Grant, a former federal prosecutor in Maryland who once helped guide Stewards of the Range, the Hage family's property-rights nonprofit, started his own foundation last year. He, a son and daughter-in-law now give seminars, often to tea party groups, on how locals can demand coordination when Washington, D.C. isn't listening.
Grant insists he's no radical, but he's not above fanning the flames.

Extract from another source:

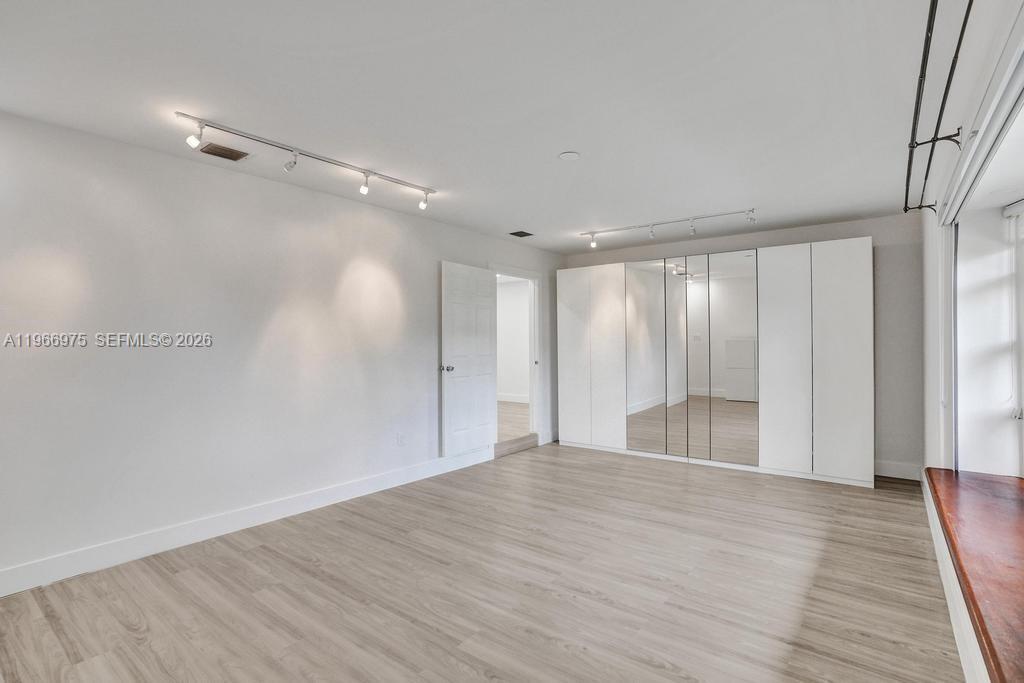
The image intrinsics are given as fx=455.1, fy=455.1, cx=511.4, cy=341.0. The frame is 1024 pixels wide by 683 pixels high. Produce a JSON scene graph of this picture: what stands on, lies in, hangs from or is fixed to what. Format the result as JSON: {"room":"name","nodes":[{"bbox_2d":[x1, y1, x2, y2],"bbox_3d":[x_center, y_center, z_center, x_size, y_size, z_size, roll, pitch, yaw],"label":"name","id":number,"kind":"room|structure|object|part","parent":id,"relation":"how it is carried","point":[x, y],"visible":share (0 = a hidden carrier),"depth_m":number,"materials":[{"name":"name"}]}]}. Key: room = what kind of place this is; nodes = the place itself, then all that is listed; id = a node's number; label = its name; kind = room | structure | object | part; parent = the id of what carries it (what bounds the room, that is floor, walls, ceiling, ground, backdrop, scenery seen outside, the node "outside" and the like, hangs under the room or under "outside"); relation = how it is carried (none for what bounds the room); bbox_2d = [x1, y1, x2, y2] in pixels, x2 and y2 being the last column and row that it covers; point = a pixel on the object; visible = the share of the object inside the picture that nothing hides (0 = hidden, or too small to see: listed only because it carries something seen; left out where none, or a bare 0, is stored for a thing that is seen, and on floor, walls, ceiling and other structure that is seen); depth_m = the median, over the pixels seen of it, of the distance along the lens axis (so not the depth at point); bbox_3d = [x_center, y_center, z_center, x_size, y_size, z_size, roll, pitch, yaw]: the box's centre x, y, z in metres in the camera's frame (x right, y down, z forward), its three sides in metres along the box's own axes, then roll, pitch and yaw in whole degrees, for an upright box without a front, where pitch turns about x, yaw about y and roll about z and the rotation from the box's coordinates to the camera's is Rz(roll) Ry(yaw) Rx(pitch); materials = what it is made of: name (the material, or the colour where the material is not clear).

In 2009, he told a crowd angry about road closures in California's Shasta-Trinity National Forest that he once dismissed those who claimed the United Nations and U.S. government sought to eliminate people from public land as crackpots who saw "a communist behind every sagebrush."
"I thought it was a conspiratorial theory," Grant said, in video footage. "It's not."
Some environmentalists are dubious of Grant's "coordination," saying it's so much fodder on the conservative rubber-chicken circuit for a restive Western audience long unhappy with federal management of vast tracts of public land.
"He's saying a county should adopt its own plan, and the federal government is obliged to make sure its plan is consistent with the local plan," said Jon Marvel, Western Watersheds Project director in Hailey, Idaho. "It's nullification by another name."
Grant insists federal courts side with him.
In 2001, a U.S. District Court judge in Utah ordered the Bureau of Land Management to remove wild horses resettled in Uintah County, in part because the agency didn't coordinate with local officials.
"Coordination does not mean the county gets its way," Grant said. "What it means is, the federal government should be discussing policy with the county, and considering alternatives."
He cites Idaho's Owyhee County, where he says coordination between locals and the BLM beginning in 1990 resolved grazing disputes — and led to ranchers' support for 500,000 acres of federally protected wilderness created here in 2009.
In California's Modoc County, officials say coordination begun in 1993 helped resolve disputes, including halting plans to curtail grazing.